GENIE
– SCI & TECH
News:
Explained: Google
DeepMind’s Genie, an AI model that creates virtual worlds from image prompts
What's
in the news?
●
The biggest draw of video games is the
escapism or the fantasy of a world far removed from our immediate reality.
●
Google DeepMind has just introduced Genie,
a new model that can generate interactive video games from just a text or image
prompt.
Genie
AI Model:
●
It is a foundation world model that is trained on videos sourced from the
Internet.
●
The model can “generate an endless variety
of playable (action-controllable) worlds from synthetic images, photographs,
and even sketches.”
●
It is the first generative interactive environment that has been trained in
an unsupervised manner from unlabelled internet videos.
Specifications:
●
When it comes to size, Genie stands at 11B
parameters and consists of a spatiotemporal video tokenizer, an autoregressive
dynamics model and a simple and scalable latent action model.
●
These technical specifications let Genie
act in generated environments on a
frame-by-frame basis even in the absence of training, labels, or any other
domain-specific requirements.
Characteristics:
●
Genie can be prompted to generate a diverse set of interactive and controllable
environments although it is trained on video-only data.
●
It makes playable environments from a single image prompt.
●
It can be prompted with images it has
never seen.
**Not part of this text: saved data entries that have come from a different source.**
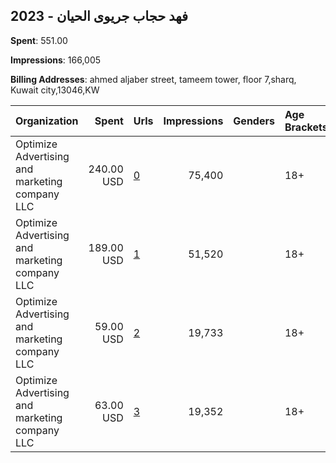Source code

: ## 2023 - فهد حجاب جريوى الحيان 
**Spent**: 551.00

**Impressions**: 166,005

**Billing Addresses**: ahmed aljaber street, tameem tower, floor 7,sharq, Kuwait city,13046,KW

|Organization|Spent|Urls|Impressions|Genders|Age Brackets|Country Codes|
|:---|---:|:---|---:|:---|:---|:---|
|Optimize Advertising and marketing company LLC|240.00 USD|[0](https://www.snap.com/political-ads/asset/aa0dc5e9a943711b3d1def61d048cf04982bfc42739d71cfe00be2a1473b739d?mediaType=mp4)|75,400||18+|kuwait|
|Optimize Advertising and marketing company LLC|189.00 USD|[1](https://www.snap.com/political-ads/asset/5fd90fd4770276d806c8033a1520ddb39f71dec6b1bafa8332bbc86866f95be4?mediaType=jpg)|51,520||18+|kuwait|
|Optimize Advertising and marketing company LLC|59.00 USD|[2](https://www.snap.com/political-ads/asset/dea2da9e181f1b8c98d94e06330ec10a20493c6a2404d82295870cffdec6fccc?mediaType=jpg)|19,733||18+|kuwait|
|Optimize Advertising and marketing company LLC|63.00 USD|[3](https://www.snap.com/political-ads/asset/6276b013e8a8b1d5037c82a1be83f31c1e69677cdbb3d6addf9de75cf3b0a3fc?mediaType=jpg)|19,352||18+|kuwait|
This includes real world photographs, sketches, allowing people to
interact with their imagined virtual worlds.
●
It is trained
more on videos of 2D platformer games and robotics.
●
Genie is trained on a general method,
allowing it to function on any type of domain, and it is scalable to even
larger Internet datasets.
●
The standout aspect of Genie is its
ability to learn and reproduce controls for in-game characters exclusively from
internet videos.
●
This is noteworthy because internet videos
do not have labels about the action that is performed in the video, or even
which part of the image should be controlled.
●
It allows you to create an entire new
interactive environment from a single image.